─── Available data
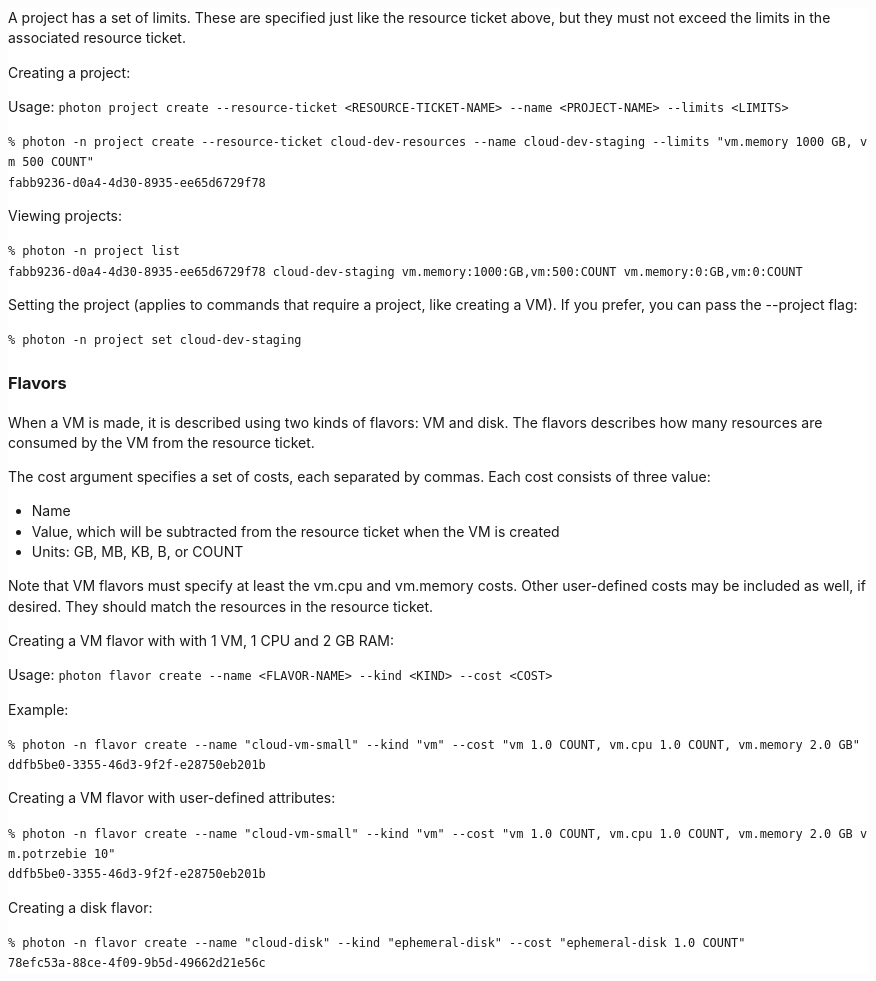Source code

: A project has a set of limits. These are specified just like the resource ticket above,
but they must not exceed the limits in the associated resource ticket.

Creating a project:

Usage: `photon project create --resource-ticket <RESOURCE-TICKET-NAME> --name <PROJECT-NAME> --limits <LIMITS>`

    % photon -n project create --resource-ticket cloud-dev-resources --name cloud-dev-staging --limits "vm.memory 1000 GB, vm 500 COUNT"
    fabb9236-d0a4-4d30-8935-ee65d6729f78

Viewing projects:

    % photon -n project list
    fabb9236-d0a4-4d30-8935-ee65d6729f78 cloud-dev-staging vm.memory:1000:GB,vm:500:COUNT vm.memory:0:GB,vm:0:COUNT

Setting the project (applies to commands that require a project, like creating a VM).
If you prefer, you can pass the --project flag:

    % photon -n project set cloud-dev-staging

### Flavors
When a VM is made, it is described using two kinds of flavors: VM and disk. The flavors
describes how many resources are consumed by the VM from the resource ticket.

The cost argument specifies a set of costs, each separated by commas. Each cost consists of three value:

* Name
* Value, which will be subtracted from the resource ticket when the VM is created
* Units: GB, MB, KB, B, or COUNT

Note that VM flavors must specify at least the vm.cpu and vm.memory costs. Other
user-defined costs may be included as well, if desired. They should match the
resources in the resource ticket.

Creating a VM flavor with with 1 VM, 1 CPU and 2 GB RAM:

Usage: `photon flavor create --name <FLAVOR-NAME> --kind <KIND> --cost <COST>`

Example:

    % photon -n flavor create --name "cloud-vm-small" --kind "vm" --cost "vm 1.0 COUNT, vm.cpu 1.0 COUNT, vm.memory 2.0 GB"
    ddfb5be0-3355-46d3-9f2f-e28750eb201b

Creating a VM flavor with user-defined attributes:

    % photon -n flavor create --name "cloud-vm-small" --kind "vm" --cost "vm 1.0 COUNT, vm.cpu 1.0 COUNT, vm.memory 2.0 GB vm.potrzebie 10"
    ddfb5be0-3355-46d3-9f2f-e28750eb201b

Creating a disk flavor:

    % photon -n flavor create --name "cloud-disk" --kind "ephemeral-disk" --cost "ephemeral-disk 1.0 COUNT"
    78efc53a-88ce-4f09-9b5d-49662d21e56c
──────
Reproduce every record above verbatim, leaving out the pictures.

• Answer to this exercise:
Source code

: A project has a set of limits. These are specified just like the resource ticket above,
but they must not exceed the limits in the associated resource ticket.

Creating a project:

Usage: `photon project create --resource-ticket <RESOURCE-TICKET-NAME> --name <PROJECT-NAME> --limits <LIMITS>`

    % photon -n project create --resource-ticket cloud-dev-resources --name cloud-dev-staging --limits "vm.memory 1000 GB, vm 500 COUNT"
    fabb9236-d0a4-4d30-8935-ee65d6729f78

Viewing projects:

    % photon -n project list
    fabb9236-d0a4-4d30-8935-ee65d6729f78 cloud-dev-staging vm.memory:1000:GB,vm:500:COUNT vm.memory:0:GB,vm:0:COUNT

Setting the project (applies to commands that require a project, like creating a VM).
If you prefer, you can pass the --project flag:

    % photon -n project set cloud-dev-staging

### Flavors
When a VM is made, it is described using two kinds of flavors: VM and disk. The flavors
describes how many resources are consumed by the VM from the resource ticket.

The cost argument specifies a set of costs, each separated by commas. Each cost consists of three value:

* Name
* Value, which will be subtracted from the resource ticket when the VM is created
* Units: GB, MB, KB, B, or COUNT

Note that VM flavors must specify at least the vm.cpu and vm.memory costs. Other
user-defined costs may be included as well, if desired. They should match the
resources in the resource ticket.

Creating a VM flavor with with 1 VM, 1 CPU and 2 GB RAM:

Usage: `photon flavor create --name <FLAVOR-NAME> --kind <KIND> --cost <COST>`

Example:

    % photon -n flavor create --name "cloud-vm-small" --kind "vm" --cost "vm 1.0 COUNT, vm.cpu 1.0 COUNT, vm.memory 2.0 GB"
    ddfb5be0-3355-46d3-9f2f-e28750eb201b

Creating a VM flavor with user-defined attributes:

    % photon -n flavor create --name "cloud-vm-small" --kind "vm" --cost "vm 1.0 COUNT, vm.cpu 1.0 COUNT, vm.memory 2.0 GB vm.potrzebie 10"
    ddfb5be0-3355-46d3-9f2f-e28750eb201b

Creating a disk flavor:

    % photon -n flavor create --name "cloud-disk" --kind "ephemeral-disk" --cost "ephemeral-disk 1.0 COUNT"
    78efc53a-88ce-4f09-9b5d-49662d21e56c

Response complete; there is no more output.